What you will do => Please report each line of the data below that contains "Operations".

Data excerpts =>
▼▼▼

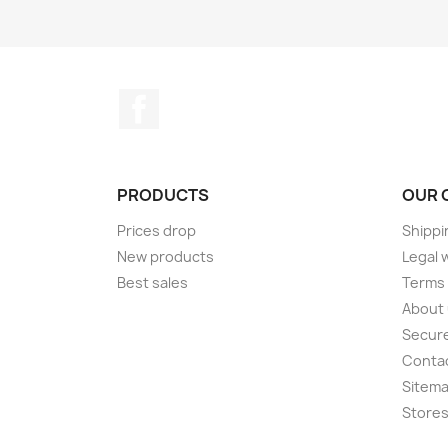
Facebook
PRODUCTS
OUR 
Prices drop
Shippi
New products
Legal 
Best sales
Terms 
About
Secur
Conta
Sitem
Store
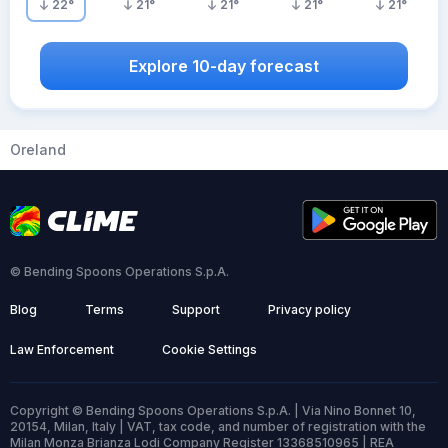
22
°
21
°
21
°
21
°
21
°
Explore 10-day forecast
Oreland
© Bending Spoons Operations S.p.A.
Blog
Terms
Support
Privacy policy
Law Enforcement
Cookie Settings
Copyright © Bending Spoons Operations S.p.A. | Via Nino Bonnet 10,
20154, Milan, Italy | VAT, tax code, and number of registration with the
Milan Monza Brianza Lodi Company Register 13368510965 | REA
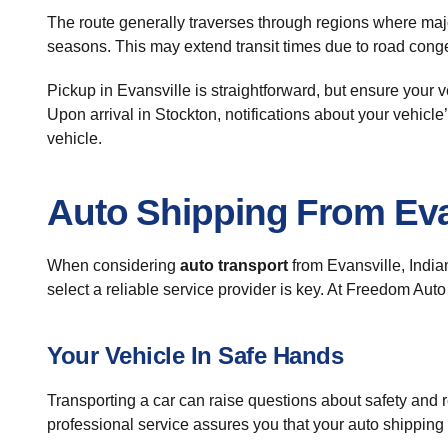
The route generally traverses through regions where majo
seasons. This may extend transit times due to road conge
Pickup in Evansville is straightforward, but ensure your 
Upon arrival in Stockton, notifications about your vehicle
vehicle.
Auto Shipping From Eva
When considering
auto transport
from Evansville, India
select a reliable service provider is key. At Freedom Aut
Your Vehicle In Safe Hands
Transporting a car can raise questions about safety and 
professional service assures you that your auto shipping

▲▲▲

The completed task =>
© Bending Spoons Operations S.p.A.
Copyright © Bending Spoons Operations S.p.A. | Via Nino Bonnet 10,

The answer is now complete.